Les situations que nous évoquerons ici ont connu ce cadre d’intervention. C’est à cette occasion que nous les avons rencontrées 4 . Le plus souvent, ces adolescentes ont demandé à ne pas retourner chez elles, prévoyant que leur dénonciation aggraverait la situation. Quelquefois c’est la décision judiciaire qui s’est imposée. Elles ont très rarement porté plainte. Généralement, c’est seulement d’être éloignées de leurs parents qui parait leur suffire, même si cette distance matérielle ne règle en rien la grave dynamique conflictuelle qui est généralement celle de la famille, dynamique dont nous verrons qu’elle dépasse de loin la seule question des coups.

Ainsi la prise en charge des adolescentes dans ces institutions éducatives occasionne-t-elle une séparation physique d’avec le milieu antérieur, cette distance n’ayant pas seulement pour but une évidente protection. L’idée qu’un éloignement favorise aussi une élaboration pour chacun, une transformation et peut-être une prise de contact ultérieure enfin apaisée entre adolescente et famille est souvent présente lors de la décision de placement. Ce projet connaît toutefois des destins divers.

Car comme nous l’avancions à l’occasion de nos questions préliminaires, il arrive que cet éloignement soit suffisamment insupportable aux unes comme aux autres pour que le placement ne dure que le temps de l’énoncer… A l’inverse, les rencontres peuvent n’être possibles que très difficilement, même plusieurs semaines après la séparation, et dans un contexte d’hostilité et de rancune qui handicape gravement tout espoir d’organiser un retour apaisé en famille.

Plus mesurées, nous pourrions citer toutes ces situations dans lesquelles l’hésitation, l’espoir ou l’abattement entraînent des interrogations répétitives au sujet d’un retour en famille, celui-ci aussitôt contesté par le retour des souvenirs de violence, ou par le fait que rien ne paraît avoir changé dans l’environnement familial.

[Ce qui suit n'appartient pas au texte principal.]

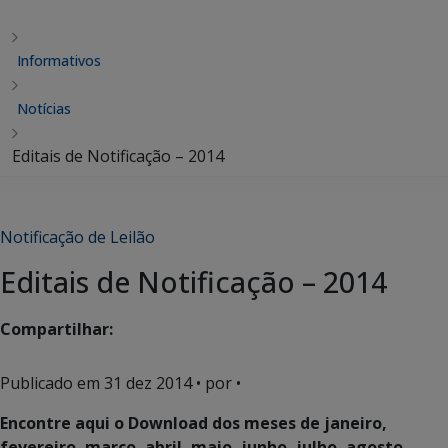
Informativos
Notícias
Editais de Notificação – 2014
Notificação de Leilão
Editais de Notificação – 2014
Compartilhar:
Publicado em
31 dez 2014
• por •
Encontre aqui o Download dos meses de janeiro,
fevereiro, março, abril, maio, junho, julho, agosto,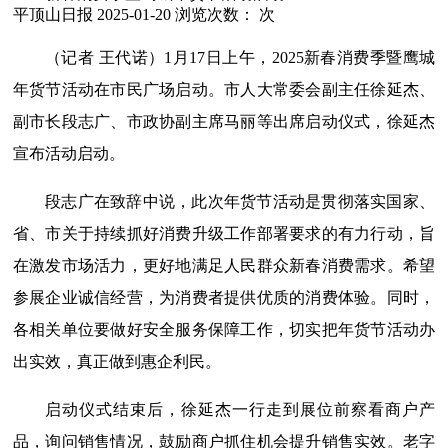
平顶山日报
2025-01-20
浏览次数：
次
（记者 王代诺）1月17日上午，2025新春消费季暨鹰城
年货节活动在市民广场启动。市人大常委会副主任徐延杰、
副市长段志广、市政协副主席马丽等出席启动仪式，徐延杰
宣布活动启动。
段志广在致辞中说，此次年货节活动是贯彻落实国家、
省、市关于持续抓好消费升级工作部署要求的有力行动，旨
在激发市场活力，更好地满足人民群众新春消费需求。希望
参展企业诚信经营，为消费者提供优质的消费体验。同时，
各相关单位要做好安全服务保障工作，切实把年货节活动办
出实效，真正做到惠企利民。
启动仪式结束后，徐延杰一行走到展位前察看商户产
品，询问销售情况，鼓励商户抓住机会提升销售实效。老字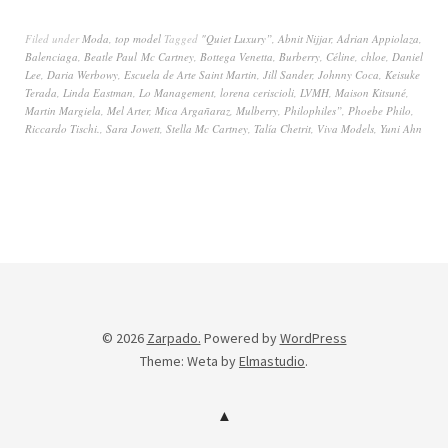
Filed under
Moda
,
top model
Tagged
"Quiet Luxury”
,
Abnit Nijjar
,
Adrian Appiolaza
,
Balenciaga
,
Beatle Paul Mc Cartney
,
Bottega Venetta
,
Burberry
,
Céline
,
chloe
,
Daniel
Lee
,
Daria Werbowy
,
Escuela de Arte Saint Martin
,
Jill Sander
,
Johnny Coca
,
Keisuke
Terada
,
Linda Eastman
,
Lo Management
,
lorena ceriscioli
,
LVMH
,
Maison Kitsuné
,
Martin Margiela
,
Mel Arter
,
Mica Argañaraz
,
Mulberry
,
Philophiles”
,
Phoebe Philo
,
Riccardo Tischi.
,
Sara Jowett
,
Stella Mc Cartney
,
Talía Chetrit
,
Viva Models
,
Yuni Ahn
© 2026
Zarpado.
Powered by
WordPress
Theme: Weta by
Elmastudio
.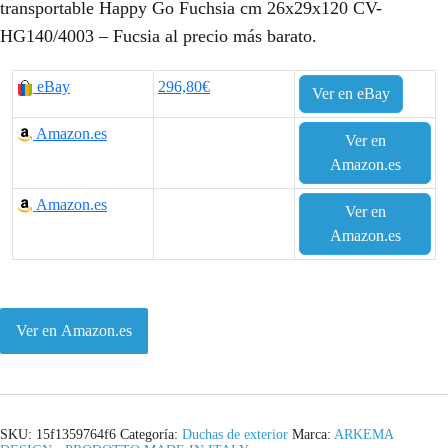
transportable Happy Go Fuchsia cm 26x29x120 CV-
HG140/4003 – Fucsia al precio más barato.
eBay
296,80€
Ver en eBay
Amazon.es
Ver en
Amazon.es
Amazon.es
Ver en
Amazon.es
Ver en Amazon.es
SKU:
15f1359764f6
Categoría:
Duchas de exterior
Marca:
ARKEMA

Et c’est sans doute pourquoi nous nous interrogeons sur cette violence familiale. Car nous avons connu de ces « coups de théâtre » que constituent des retours impulsifs dans des familles maltraitantes, lesquels laissent le professionnel interrogatif sur les processus en jeu et sur ce qui aurait pu être fait pour éviter ce recours à ce que nous ressentons comme une violence potentielle. Aussi bien, c’est de différencier l’humain de l’inhumain dans le travail de symbolisation proposé aux adolescentes qui pourrait résumer le projet de ce travail de thèse.

Notes
1.

Plus vulgairement appelé « placement en foyer »…

2.

Un Juge pour enfants peut proposer ou imposer dans un but d’assistance (Loi du 4 juin 1970 pour les mineurs en danger) un placement dans une institution éducative.Cette ordonnance de placement peut aussi entrer dans une logique coercitive (Ordonnance du 2 Février 1945 pour les mineurs délinquants). Il peut d’autre part prononcer une Assistance Educative en Milieu Ouvert, qui formalise l’interventiond’un travailleur social auprès de l’enfant mineur tout en le ou la maintenant dans son milieu d’origine. Ce qui appartient à la Loi de 1970 (placement et AEMO) s’applique aussi aux jeunes majeur(e)s (de 18 à 21 ans), sous la réserve qu’ils en fassent la demande au Magistrat.

3.

D’abord parce que c’est à l’éducation d’un mineur qu’il s’agit d’appliquer le Droit, puis parce qu’il s’agit de transmettre une décision qui laisse ouverte la possibilité du changement à un environnement familial.

4.

Psychologue dans un service d’accueil et d’orientation géré par une association loi 1901, ma mission d’évaluation est évoquée § I-2-3, puis approfondie dans l’analyse de notre dispositif d’intervention et de recherche.